What are the power requirements?▾
GTX 1080 has a 180W TDP, suitable for low-power setups. MI325X requires 750W, demanding datacenter cooling. This influences deployment costs beyond raw pricing.
Is cloud pricing available for both?▾
GTX 1080 starts at $0.30 per hour average across one live offer. MI325X has no live offers currently. Pricing reflects consumer versus enterprise maturity.
What architectures do they use?▾
GTX 1080 employs Pascal from 2016, while MI325X uses CDNA 3 from 2024. The eight-year evolution yields MI325X's AI optimizations like FP8 support at 2614 TFLOPS. Pascal suits general compute.
Which is cheaper to rent, the GTX 1080 or the MI325X?▾
Cloud rental prices for both the GTX 1080 and MI325X vary by provider, configuration, and availability. This page shows live pricing from 25+ providers updated every 60 seconds.

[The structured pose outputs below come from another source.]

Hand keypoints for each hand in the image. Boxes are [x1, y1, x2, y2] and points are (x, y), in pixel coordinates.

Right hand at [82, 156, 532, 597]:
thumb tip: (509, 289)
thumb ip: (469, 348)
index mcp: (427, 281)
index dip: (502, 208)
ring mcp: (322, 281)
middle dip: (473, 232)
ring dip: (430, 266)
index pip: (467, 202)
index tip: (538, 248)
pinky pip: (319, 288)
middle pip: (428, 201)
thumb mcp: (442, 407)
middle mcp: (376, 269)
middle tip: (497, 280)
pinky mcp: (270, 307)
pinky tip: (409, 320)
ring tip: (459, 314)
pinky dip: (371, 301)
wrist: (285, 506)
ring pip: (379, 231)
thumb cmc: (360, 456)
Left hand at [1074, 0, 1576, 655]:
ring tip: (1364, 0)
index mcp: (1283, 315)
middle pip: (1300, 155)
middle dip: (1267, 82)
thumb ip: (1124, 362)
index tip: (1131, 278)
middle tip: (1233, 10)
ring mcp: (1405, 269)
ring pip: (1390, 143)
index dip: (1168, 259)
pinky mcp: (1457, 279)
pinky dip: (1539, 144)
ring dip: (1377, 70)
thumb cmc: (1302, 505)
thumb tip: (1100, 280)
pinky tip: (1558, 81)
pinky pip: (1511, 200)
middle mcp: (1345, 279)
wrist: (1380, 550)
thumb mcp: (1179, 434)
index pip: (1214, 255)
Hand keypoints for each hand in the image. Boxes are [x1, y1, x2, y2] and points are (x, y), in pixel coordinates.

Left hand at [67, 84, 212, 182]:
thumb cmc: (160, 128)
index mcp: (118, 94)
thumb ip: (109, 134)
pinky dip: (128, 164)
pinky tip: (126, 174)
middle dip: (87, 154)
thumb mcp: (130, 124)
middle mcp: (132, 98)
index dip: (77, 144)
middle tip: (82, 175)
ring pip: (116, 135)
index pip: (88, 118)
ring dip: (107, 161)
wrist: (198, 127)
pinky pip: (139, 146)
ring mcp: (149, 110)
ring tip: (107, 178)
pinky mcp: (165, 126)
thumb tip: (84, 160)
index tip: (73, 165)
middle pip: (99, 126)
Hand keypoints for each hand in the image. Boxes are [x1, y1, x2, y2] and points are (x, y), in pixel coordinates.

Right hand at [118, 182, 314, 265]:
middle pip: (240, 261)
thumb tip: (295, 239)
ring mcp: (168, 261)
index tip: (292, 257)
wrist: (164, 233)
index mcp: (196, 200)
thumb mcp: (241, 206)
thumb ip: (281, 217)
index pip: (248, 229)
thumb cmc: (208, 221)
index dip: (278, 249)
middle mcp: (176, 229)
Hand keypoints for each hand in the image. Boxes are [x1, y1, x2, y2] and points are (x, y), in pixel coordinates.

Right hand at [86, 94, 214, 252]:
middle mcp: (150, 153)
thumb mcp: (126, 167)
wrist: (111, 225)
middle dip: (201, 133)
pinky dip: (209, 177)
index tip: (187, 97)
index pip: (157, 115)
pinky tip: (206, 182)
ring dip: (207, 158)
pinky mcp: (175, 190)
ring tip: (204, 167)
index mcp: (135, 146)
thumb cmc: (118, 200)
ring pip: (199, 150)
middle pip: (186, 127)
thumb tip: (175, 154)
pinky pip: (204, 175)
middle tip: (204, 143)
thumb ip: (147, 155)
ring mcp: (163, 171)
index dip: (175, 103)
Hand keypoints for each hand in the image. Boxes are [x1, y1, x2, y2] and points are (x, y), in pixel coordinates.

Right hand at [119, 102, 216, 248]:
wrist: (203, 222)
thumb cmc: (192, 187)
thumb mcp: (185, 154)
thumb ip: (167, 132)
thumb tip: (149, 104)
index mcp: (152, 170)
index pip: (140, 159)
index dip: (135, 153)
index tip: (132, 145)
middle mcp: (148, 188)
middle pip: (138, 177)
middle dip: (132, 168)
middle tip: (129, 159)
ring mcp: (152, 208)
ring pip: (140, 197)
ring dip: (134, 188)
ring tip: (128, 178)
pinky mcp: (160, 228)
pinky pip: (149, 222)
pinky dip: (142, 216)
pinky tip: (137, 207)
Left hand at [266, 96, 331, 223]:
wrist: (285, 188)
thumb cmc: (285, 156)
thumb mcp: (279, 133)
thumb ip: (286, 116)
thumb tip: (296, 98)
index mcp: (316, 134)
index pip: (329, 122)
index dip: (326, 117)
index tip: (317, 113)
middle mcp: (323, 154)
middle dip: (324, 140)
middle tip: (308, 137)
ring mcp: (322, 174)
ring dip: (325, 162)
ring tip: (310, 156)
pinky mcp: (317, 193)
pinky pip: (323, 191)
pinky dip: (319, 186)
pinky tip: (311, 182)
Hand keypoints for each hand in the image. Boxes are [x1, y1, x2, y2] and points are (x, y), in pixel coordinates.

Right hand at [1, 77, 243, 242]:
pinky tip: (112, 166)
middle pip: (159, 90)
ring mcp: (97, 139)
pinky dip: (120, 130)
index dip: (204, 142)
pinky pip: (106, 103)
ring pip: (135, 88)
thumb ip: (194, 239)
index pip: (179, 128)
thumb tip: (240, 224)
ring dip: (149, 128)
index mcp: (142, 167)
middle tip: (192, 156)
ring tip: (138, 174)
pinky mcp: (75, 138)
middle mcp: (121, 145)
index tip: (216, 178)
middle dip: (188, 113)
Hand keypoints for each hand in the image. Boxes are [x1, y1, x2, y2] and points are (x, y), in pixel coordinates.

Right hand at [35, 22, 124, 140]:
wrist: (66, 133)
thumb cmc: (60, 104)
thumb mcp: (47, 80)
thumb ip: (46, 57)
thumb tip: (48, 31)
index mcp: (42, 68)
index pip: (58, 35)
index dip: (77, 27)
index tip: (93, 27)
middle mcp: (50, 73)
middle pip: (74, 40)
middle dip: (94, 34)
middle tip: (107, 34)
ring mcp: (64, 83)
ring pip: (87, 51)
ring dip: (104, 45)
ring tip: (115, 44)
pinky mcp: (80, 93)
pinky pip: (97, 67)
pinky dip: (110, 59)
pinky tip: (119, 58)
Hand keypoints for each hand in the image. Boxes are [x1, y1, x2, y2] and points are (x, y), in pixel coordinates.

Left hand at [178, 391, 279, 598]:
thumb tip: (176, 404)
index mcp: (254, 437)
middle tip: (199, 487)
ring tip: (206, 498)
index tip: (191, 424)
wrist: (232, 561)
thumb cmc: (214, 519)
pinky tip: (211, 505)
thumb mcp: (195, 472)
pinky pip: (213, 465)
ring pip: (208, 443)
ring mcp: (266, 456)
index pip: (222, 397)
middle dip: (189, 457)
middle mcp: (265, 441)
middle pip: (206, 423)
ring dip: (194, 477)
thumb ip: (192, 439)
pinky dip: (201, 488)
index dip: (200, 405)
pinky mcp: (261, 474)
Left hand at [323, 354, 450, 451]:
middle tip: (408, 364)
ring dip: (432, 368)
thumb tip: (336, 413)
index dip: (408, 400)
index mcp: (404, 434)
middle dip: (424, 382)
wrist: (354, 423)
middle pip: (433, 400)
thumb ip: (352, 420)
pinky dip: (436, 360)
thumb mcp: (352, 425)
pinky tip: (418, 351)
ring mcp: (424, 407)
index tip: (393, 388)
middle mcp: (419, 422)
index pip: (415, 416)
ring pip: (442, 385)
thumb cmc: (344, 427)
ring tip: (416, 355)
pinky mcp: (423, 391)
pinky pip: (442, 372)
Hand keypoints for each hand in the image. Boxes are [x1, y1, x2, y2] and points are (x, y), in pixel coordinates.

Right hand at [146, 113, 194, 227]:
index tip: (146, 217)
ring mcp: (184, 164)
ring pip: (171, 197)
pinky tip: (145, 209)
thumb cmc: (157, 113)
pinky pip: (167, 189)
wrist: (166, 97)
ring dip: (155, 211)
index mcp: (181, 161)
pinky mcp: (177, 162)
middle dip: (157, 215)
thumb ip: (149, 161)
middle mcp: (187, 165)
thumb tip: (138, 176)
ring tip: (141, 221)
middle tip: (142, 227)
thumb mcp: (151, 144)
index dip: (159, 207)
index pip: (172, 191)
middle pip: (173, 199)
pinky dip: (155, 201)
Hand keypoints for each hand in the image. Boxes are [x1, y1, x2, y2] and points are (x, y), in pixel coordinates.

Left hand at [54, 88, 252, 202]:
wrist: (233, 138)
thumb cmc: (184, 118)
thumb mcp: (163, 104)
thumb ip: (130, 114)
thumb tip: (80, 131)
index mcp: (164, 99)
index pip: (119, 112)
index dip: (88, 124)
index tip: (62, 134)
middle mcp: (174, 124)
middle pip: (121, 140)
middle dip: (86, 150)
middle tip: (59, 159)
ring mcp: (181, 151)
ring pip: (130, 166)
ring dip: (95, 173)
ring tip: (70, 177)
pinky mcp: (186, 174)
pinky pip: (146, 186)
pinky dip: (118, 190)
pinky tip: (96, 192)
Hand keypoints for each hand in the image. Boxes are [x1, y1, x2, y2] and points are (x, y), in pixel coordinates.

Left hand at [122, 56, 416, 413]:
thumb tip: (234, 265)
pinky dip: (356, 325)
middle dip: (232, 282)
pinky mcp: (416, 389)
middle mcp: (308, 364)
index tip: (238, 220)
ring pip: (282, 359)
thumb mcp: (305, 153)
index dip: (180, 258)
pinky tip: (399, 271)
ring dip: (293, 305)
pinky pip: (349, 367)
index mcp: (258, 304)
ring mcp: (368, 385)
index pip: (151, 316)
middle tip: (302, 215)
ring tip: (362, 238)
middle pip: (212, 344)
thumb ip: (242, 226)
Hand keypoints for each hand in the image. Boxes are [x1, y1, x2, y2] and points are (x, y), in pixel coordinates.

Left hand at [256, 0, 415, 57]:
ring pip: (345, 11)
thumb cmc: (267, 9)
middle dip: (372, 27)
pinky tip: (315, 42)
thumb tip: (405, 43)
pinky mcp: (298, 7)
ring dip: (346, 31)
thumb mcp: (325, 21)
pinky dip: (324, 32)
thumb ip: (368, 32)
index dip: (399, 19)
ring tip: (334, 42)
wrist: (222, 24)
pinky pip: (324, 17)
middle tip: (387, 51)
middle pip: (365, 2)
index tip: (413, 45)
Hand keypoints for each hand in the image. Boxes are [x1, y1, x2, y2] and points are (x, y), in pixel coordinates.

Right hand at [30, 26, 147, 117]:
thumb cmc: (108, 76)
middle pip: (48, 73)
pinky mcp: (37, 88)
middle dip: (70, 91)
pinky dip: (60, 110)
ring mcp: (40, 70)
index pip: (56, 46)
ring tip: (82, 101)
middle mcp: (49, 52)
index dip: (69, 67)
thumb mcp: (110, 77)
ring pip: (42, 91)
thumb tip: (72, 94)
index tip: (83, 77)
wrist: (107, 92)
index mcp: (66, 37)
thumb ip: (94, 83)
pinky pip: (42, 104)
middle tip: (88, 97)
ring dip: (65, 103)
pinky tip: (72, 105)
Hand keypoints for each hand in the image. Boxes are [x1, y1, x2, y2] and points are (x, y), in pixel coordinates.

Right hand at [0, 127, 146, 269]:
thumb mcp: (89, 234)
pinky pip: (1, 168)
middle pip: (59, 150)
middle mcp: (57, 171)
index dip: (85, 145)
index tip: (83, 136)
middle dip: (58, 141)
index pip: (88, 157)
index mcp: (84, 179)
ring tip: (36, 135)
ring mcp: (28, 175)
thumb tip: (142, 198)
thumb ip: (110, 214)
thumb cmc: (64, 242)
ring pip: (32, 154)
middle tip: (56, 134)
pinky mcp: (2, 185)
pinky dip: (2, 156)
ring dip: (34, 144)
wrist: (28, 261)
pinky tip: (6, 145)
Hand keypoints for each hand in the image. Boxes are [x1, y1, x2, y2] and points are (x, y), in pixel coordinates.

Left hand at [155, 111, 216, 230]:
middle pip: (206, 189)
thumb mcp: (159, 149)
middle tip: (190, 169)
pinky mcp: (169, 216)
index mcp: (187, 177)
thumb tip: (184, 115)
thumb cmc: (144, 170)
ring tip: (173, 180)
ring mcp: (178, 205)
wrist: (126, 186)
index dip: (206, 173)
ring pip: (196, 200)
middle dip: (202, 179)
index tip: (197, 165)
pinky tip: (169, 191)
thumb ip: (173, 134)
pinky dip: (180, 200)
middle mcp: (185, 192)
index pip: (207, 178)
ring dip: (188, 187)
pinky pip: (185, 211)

Scroll to the Live Cloud Pricing section to compare current rates.
How much VRAM does the GTX 1080 have compared to the MI325X?▾
The GTX 1080 has 8 to 11 GB of GDDR5X memory. The MI325X has 256 GB of HBM3e memory.
Can I find GTX 1080 and MI325X GPUs available to rent right now?▾
Yes. This page shows real-time availability across 25+ cloud GPU providers. The Live Cloud Pricing section displays only in-stock offers with current pricing.
What is the main difference between the GTX 1080 and the MI325X?▾
The GTX 1080 uses the Pascal architecture (2016) while the MI325X uses CDNA 3 (2024). The MI325X delivers 146.9x the FP16 throughput and 18.8x the memory bandwidth of the GTX 1080.